おすぎ
2007-09-11 10:00

世の中には“天才”という人がいるんだなぁとつくづく思わせてくれることがあります。「ミルコのひかり」は、そんな天才の子供時代のストーリー。
イタリアの映画界でサウンド・デザインを担当するミルコ・メンカッチは、この分野では第一人者であります。ミルコは8歳(映画では10歳になっています)の時、事故で視力を失います。1970年代当時、イタリアでは視力に障害を持つ者は普通の学校ではなく盲学校に入らなければならないと法律できめられていました。ミルコもトスカーナの自宅からジェノバの寄宿制の学校に親から離れて学ぶことに…。
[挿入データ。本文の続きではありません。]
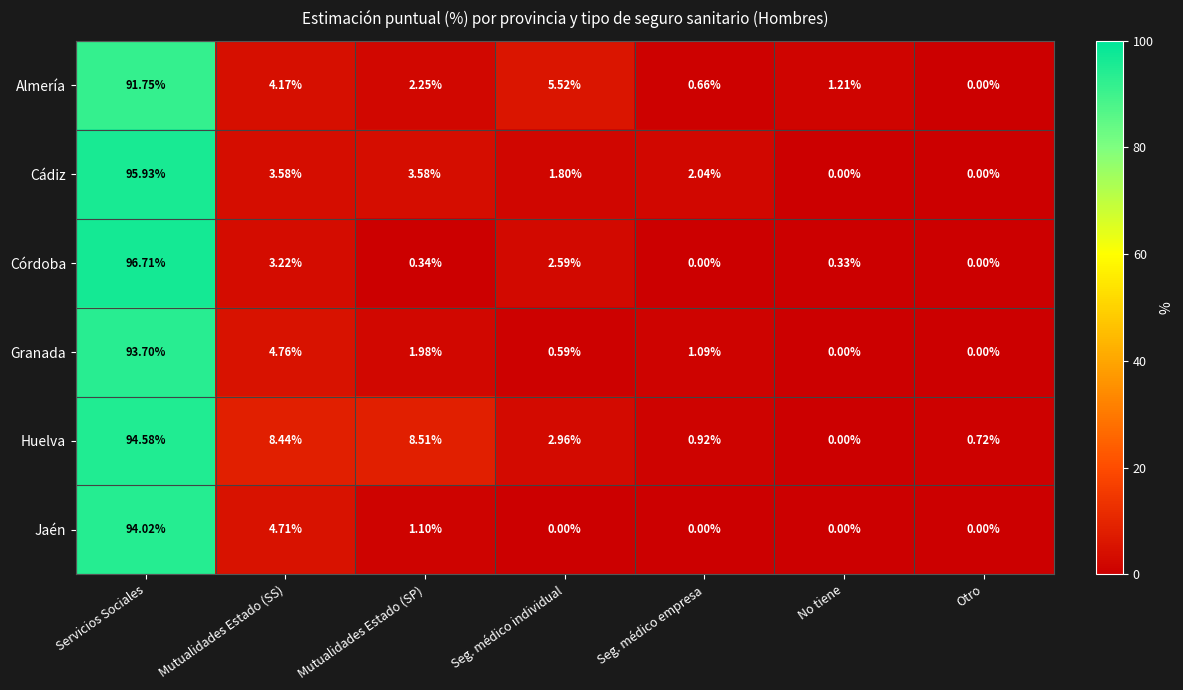

Count the number of categories in the chart.

7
作文の時間、ミルコは点字ではなく、寄宿舎で見つけたオープンリールのテープレコーダーに雨の音や鳥の声などを録音し、それを編集して提出しますが、校長に拒絶されてしまいます。しかし担任のジュリオ神父はミルコの音に対する才能を見い出し、校長に内緒でデープレコーダーを与え、ミルコの友達たちと協力してストーリーを作り、それをドラマとして仕上げていきます。
ひとりの理解ある教師に出会ったからこそ、“天才”がこの世に出ることが出来るまでを、“音”と“映像”で見せてくれます。映画にとって、いかに“音”というものが大事なことかを改めて知らせてくれ、子供たちの美事な演技を目にして、いい映画に出会ったことを感謝してしまいました。